The key to proving this property is to know how the binomial
coefficient is calculated. Given n distinct items, the number of ways
to choose m among them is written

    C(n, m)

and properly pronounced "n choose m". The formula to calculate it is

                     n! 
    C(n, m)  =  ----------- 
                (n-m)! * m!

where "!" is used to denote the factorial function, so that, for example,

    n!  =  n * (n-1) * (n-2) * ... * 2 * 1.

An article in Eric Weisstein's Mathworld describes the binomial
coefficient in greater detail.

    http://mathworld.wolfram.com/BinomialCoefficient.html


I shall begin by rewriting your equation using the standard notation.

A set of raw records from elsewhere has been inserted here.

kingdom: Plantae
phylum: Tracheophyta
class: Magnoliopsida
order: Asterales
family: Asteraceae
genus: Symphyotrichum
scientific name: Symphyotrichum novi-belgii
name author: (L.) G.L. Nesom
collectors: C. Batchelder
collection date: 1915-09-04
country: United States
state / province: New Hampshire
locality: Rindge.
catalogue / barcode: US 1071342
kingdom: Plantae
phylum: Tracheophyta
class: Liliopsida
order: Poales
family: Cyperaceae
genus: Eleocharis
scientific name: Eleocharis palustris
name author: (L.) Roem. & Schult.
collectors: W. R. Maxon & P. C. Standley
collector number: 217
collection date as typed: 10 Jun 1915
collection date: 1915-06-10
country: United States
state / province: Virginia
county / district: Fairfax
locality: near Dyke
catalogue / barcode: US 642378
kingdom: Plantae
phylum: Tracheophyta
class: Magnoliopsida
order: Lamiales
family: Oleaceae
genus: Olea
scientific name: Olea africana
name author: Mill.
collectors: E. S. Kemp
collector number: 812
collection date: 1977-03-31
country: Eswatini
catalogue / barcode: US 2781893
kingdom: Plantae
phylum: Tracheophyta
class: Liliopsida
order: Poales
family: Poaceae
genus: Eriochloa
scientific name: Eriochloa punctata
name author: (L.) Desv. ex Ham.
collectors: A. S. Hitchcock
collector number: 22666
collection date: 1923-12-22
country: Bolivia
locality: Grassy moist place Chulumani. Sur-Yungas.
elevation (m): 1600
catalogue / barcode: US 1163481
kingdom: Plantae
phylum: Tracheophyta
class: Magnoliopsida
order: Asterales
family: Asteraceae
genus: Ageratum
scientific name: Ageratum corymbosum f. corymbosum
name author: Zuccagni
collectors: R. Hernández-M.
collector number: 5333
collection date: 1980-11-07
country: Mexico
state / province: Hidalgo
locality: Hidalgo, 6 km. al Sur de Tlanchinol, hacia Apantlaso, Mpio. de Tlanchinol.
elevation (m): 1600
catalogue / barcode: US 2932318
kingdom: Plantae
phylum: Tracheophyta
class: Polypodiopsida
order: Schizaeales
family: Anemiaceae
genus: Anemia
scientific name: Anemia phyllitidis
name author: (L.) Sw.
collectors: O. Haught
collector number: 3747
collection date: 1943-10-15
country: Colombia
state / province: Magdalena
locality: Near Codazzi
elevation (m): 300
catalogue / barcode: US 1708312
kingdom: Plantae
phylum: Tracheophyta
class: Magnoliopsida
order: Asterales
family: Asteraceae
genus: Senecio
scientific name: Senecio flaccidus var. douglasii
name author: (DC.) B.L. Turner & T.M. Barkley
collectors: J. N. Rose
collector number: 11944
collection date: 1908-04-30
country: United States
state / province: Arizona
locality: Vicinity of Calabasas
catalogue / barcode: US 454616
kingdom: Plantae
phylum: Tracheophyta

    C(n, k) * C(k, r)  =  C(n, r) * C(n-r, k-r)

This says that the product of n choose k with k choose r is equal to
the product of n choose r with n-r choose k-r. We expand both sides of
the equation by applying the formula for the binomial coefficient.

         n!            k!              n!                (n-r)!
    ----------- * -----------  =  ----------- * -----------------------
    (n-k)! * k!   (k-r)! * r!     (n-r)! * r!   (n-r - (k-r))! * (k-r)!

Notice that both sides of the equation have common factors in the
numerator and denominator. We divide both sides by n!, and multiply
both sides by r! and (k-r)!.

         1         k!        1          (n-r)!
    ----------- * ----  =  ------ * --------------
    (n-k)! * k!    1       (n-r)!   (n-r - (k-r))!

In the denominator on the right-hand side, we see that

    (n-r - (k-r))!  =  (n - r - k + r)
                    =  (n - k)

so we can simplify the equation to

         1         k!        1      (n-r)!
    ----------- * ----  =  ------ * ------
    (n-k)! * k!    1       (n-r)!   (n-k)!

and, after multiplying both sides by (n-k)!, further to

     1      k!        1      (n-r)!
    ---- * ----  =  ------ * ------.
     k!     1       (n-r)!     1

But this is just

     k!      (n-r)!
    ----  =  ------
     k!      (n-r)!

or

    1 = 1

which holds trivially. Thus, we have shown that the equation

    C(n, k) * C(k, r)  =  C(n, r) * C(n-r, k-r)

is true.


If you find my answer incomplete or inaccurate in any way, please let
me know so that I have a chance to meet your needs before you assign a
rating.

leapinglizard

---

Clarification of Answer by leapinglizard-ga on 09 Dec 2003 08:06 PST

My proof contains a typographical error that does not detract from its correctness.

It currently reads:

> In the denominator on the right-hand side, we see that
>
>     (n-r - (k-r))!  =  (n - r - k + r)

It should read:

> In the denominator on the right-hand side, we see that
>
>     (n-r - (k-r))  =  (n - r - k + r)

In effect, there's a superfluous exclamation mark.

leapinglizard

perfect answer

I'm surprised no one considered a combinatorial approach here. This is
a correct way to prove it algebraically, but some thought will show
why this is actually true in real life.

Suppose I have n senators, and I choose k to be on a committee. Then
in the committee, I choose r to be co-heads. We have (n choose k) * (k
choose r) ways to do this. This is identical to situation two: suppose
I have n senators, and I choose r to be co-heads of a committee. Then,
out of the remaining n - r senators, I choose (k - r) to form the rest
of the non-co-head committee. The number of possibilities in this
situation is (n choose r) * (n-r choose k-r). Thus, (n choose k) * (k
choose r) = (n choose r) * (n-r choose k-r).

Just a thought,

Entropix